What Information is Collected?
Trying to figure out exactly what information is being collected is the million dollar question. At this point the government is not requiring that retailers disclose specifically what is being collected about you. This goes for the brick and mortar stores as well.
How Do Retailers Justify Customer Profiling?
If you ask most retail executives they will tell you it helps them provide better products to you. To a degree that may be true. Take for example, if you do not own a pet, chances are if you have been profiled you will not receive promotions targeted to pet owners. If you buy a certain type of hot sauce and they want you to be a loyal customer, chances are you will get a coupon for hot sauce at some point. On the surface, this may seem like a nice way to save money, but is the loss of your personal privacy worth a coupon?Some consumer advocacy groups denounce grocery store and retail clubs since the idea was first introduced based on the belief that any profiling or collecting of an individuals spending habits is a violation of their right to privacy. Private retail charge cards work much the same way through the items that you charge. But consumers like the price breaks, coupons and special deals that they receive as a result of being in the clubs, online or locally.
The growing trend to capture consumer information at the time of a sale is designed to help build a database of spending habits on the consumer. The information can then be whittled down to regional profiles and that is where the price difference comes into play. Bargain hunters have known for a long time that certain stores in less affluent areas will have merchandise at lower prices.

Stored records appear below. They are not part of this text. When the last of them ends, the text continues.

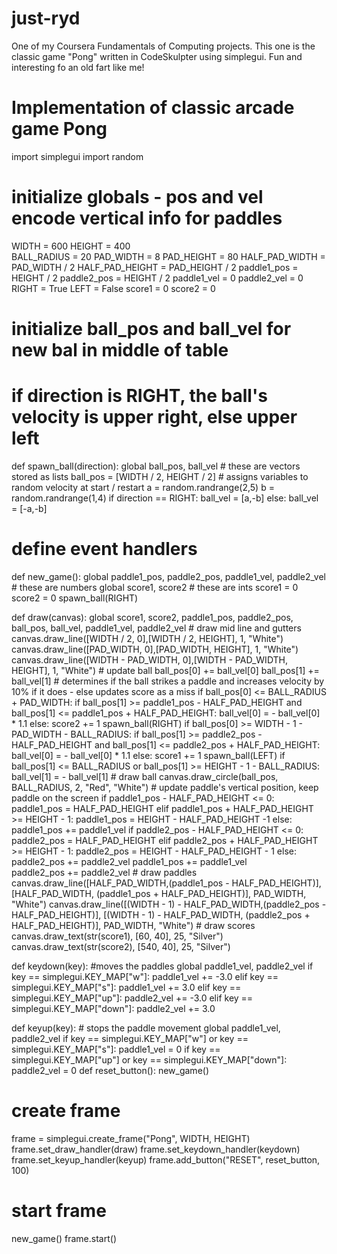 just-ryd
========
One of my Coursera Fundamentals of Computing projects. 
This one is the classic game "Pong" written in CodeSkulpter using simplegui. 
Fun and interesting fo an old fart like me!


# Implementation of classic arcade game Pong
import simplegui
import random

# initialize globals - pos and vel encode vertical info for paddles
WIDTH = 600
HEIGHT = 400       
BALL_RADIUS = 20
PAD_WIDTH = 8
PAD_HEIGHT = 80
HALF_PAD_WIDTH = PAD_WIDTH / 2
HALF_PAD_HEIGHT = PAD_HEIGHT / 2
paddle1_pos = HEIGHT / 2
paddle2_pos = HEIGHT / 2
paddle1_vel = 0
paddle2_vel = 0
RIGHT = True
LEFT = False
score1 = 0
score2 = 0

# initialize ball_pos and ball_vel for new bal in middle of table
# if direction is RIGHT, the ball's velocity is upper right, else upper left
def spawn_ball(direction):
    global ball_pos, ball_vel # these are vectors stored as lists
    ball_pos = [WIDTH / 2, HEIGHT / 2]
    # assigns variables to random velocity at start / restart
    a = random.randrange(2,5)
    b = random.randrange(1,4)
    if direction == RIGHT:
        ball_vel = [a,-b]
    else:
        ball_vel = [-a,-b]
 
# define event handlers
def new_game():
    global paddle1_pos, paddle2_pos, paddle1_vel, paddle2_vel  # these are numbers
    global score1, score2  # these are ints
    score1 = 0
    score2 = 0
    spawn_ball(RIGHT)
 
def draw(canvas):
    global score1, score2, paddle1_pos, paddle2_pos, ball_pos, ball_vel, paddle1_vel, paddle2_vel
    # draw mid line and gutters
    canvas.draw_line([WIDTH / 2, 0],[WIDTH / 2, HEIGHT], 1, "White")
    canvas.draw_line([PAD_WIDTH, 0],[PAD_WIDTH, HEIGHT], 1, "White")
    canvas.draw_line([WIDTH - PAD_WIDTH, 0],[WIDTH - PAD_WIDTH, HEIGHT], 1, "White")
    # update ball
    ball_pos[0] += ball_vel[0]
    ball_pos[1] += ball_vel[1]
    # determines if the ball strikes a paddle and increases velocity by 10% if it does - else updates score as a miss
    if ball_pos[0] <= BALL_RADIUS + PAD_WIDTH:
        if ball_pos[1] >= paddle1_pos - HALF_PAD_HEIGHT and ball_pos[1] <= paddle1_pos + HALF_PAD_HEIGHT:
            ball_vel[0] = - ball_vel[0] * 1.1
        else:
            score2 += 1
            spawn_ball(RIGHT)
    if ball_pos[0] >= WIDTH - 1 - PAD_WIDTH - BALL_RADIUS:
        if ball_pos[1] >= paddle2_pos - HALF_PAD_HEIGHT and ball_pos[1] <= paddle2_pos + HALF_PAD_HEIGHT:
            ball_vel[0] = - ball_vel[0] * 1.1
        else:
            score1 += 1
            spawn_ball(LEFT)
    if ball_pos[1] <= BALL_RADIUS or ball_pos[1] >= HEIGHT - 1 - BALL_RADIUS:
        ball_vel[1] = - ball_vel[1]
     # draw ball
    canvas.draw_circle(ball_pos, BALL_RADIUS, 2, "Red", "White")
    # update paddle's vertical position, keep paddle on the screen
    if paddle1_pos - HALF_PAD_HEIGHT <= 0:
        paddle1_pos = HALF_PAD_HEIGHT
    elif paddle1_pos + HALF_PAD_HEIGHT >= HEIGHT - 1:
        paddle1_pos = HEIGHT - HALF_PAD_HEIGHT -1
    else:
        paddle1_pos += paddle1_vel
    if paddle2_pos - HALF_PAD_HEIGHT <= 0:
        paddle2_pos = HALF_PAD_HEIGHT
    elif paddle2_pos + HALF_PAD_HEIGHT >= HEIGHT - 1:
        paddle2_pos = HEIGHT - HALF_PAD_HEIGHT - 1
    else:
        paddle2_pos += paddle2_vel
    paddle1_pos += paddle1_vel    
    paddle2_pos += paddle2_vel
    # draw paddles
    canvas.draw_line([HALF_PAD_WIDTH,(paddle1_pos - HALF_PAD_HEIGHT)], [HALF_PAD_WIDTH, (paddle1_pos + HALF_PAD_HEIGHT)], PAD_WIDTH, "White")
    canvas.draw_line([(WIDTH - 1) - HALF_PAD_WIDTH,(paddle2_pos - HALF_PAD_HEIGHT)], [(WIDTH - 1) - HALF_PAD_WIDTH, (paddle2_pos + HALF_PAD_HEIGHT)], PAD_WIDTH, "White")
    # draw scores
    canvas.draw_text(str(score1), [60, 40], 25, "Silver")
    canvas.draw_text(str(score2), [540, 40], 25, "Silver")
        
def keydown(key):
    #moves the paddles
    global paddle1_vel, paddle2_vel
    if key == simplegui.KEY_MAP["w"]:
        paddle1_vel += -3.0
    elif key == simplegui.KEY_MAP["s"]:
        paddle1_vel += 3.0
    elif key == simplegui.KEY_MAP["up"]:
        paddle2_vel += -3.0
    elif key == simplegui.KEY_MAP["down"]:
        paddle2_vel += 3.0
    
def keyup(key):
    # stops the paddle movement
    global paddle1_vel, paddle2_vel
    if key == simplegui.KEY_MAP["w"] or key == simplegui.KEY_MAP["s"]:
        paddle1_vel = 0
    if key == simplegui.KEY_MAP["up"] or key == simplegui.KEY_MAP["down"]:
        paddle2_vel = 0
def reset_button():
    new_game() 
    
# create frame
frame = simplegui.create_frame("Pong", WIDTH, HEIGHT)
frame.set_draw_handler(draw)
frame.set_keydown_handler(keydown)
frame.set_keyup_handler(keyup)
frame.add_button("RESET", reset_button, 100)
# start frame
new_game()
frame.start()
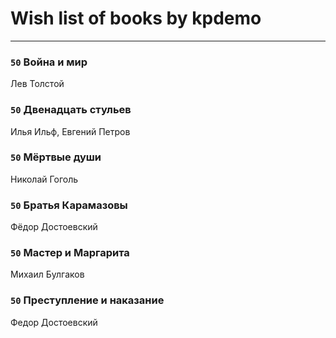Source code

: # Wish list of books by kpdemo
---

### `50` Война и мир
Лев Толстой

### `50` Двенадцать стульев
Илья Ильф, Евгений Петров

### `50` Мёртвые души
Николай Гоголь

### `50` Братья Карамазовы
Фёдор Достоевский

### `50` Мастер и Маргарита
Михаил Булгаков

### `50` Преступление и наказание
Федор Достоевский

Travelers experience price customization all of the time. Many of the highly populated areas of the northeast will be priced higher than stores bordering rural southern cities. Grocery stores placed in popular resort areas often up the price of the merchandise based on peek tourist times.
Will It Ever Stop?
Doubtfully. To a degree the practice is already out of control. At the same time, restricting the practice goes against what most of us know as free enterprise. Consumer awareness is one of the best ways to defeat the practice. Consumer advocacy groups, AARP, and other organizations that help protect the rights of the consumer may eventually police the activity and provide lists of what companies participate in customer profiling.Smart retailers will see that the practice, as legal as it may be, is distasteful and creates a lack of consumer trust and take a stand themselves to be price-customization free - that is if there is any consumer faith left to take them for their word. Possibly developing a profile retrieval law could help solve the problem, but again, the consumer would have to have faith that a company that would get involved in this practice in the first place would really erase the information collected.
The one thing that companies who depend on the public for their survival will listen to is a drop in sales. Consumers may have to collectively pull the plug on such activity and "just say no."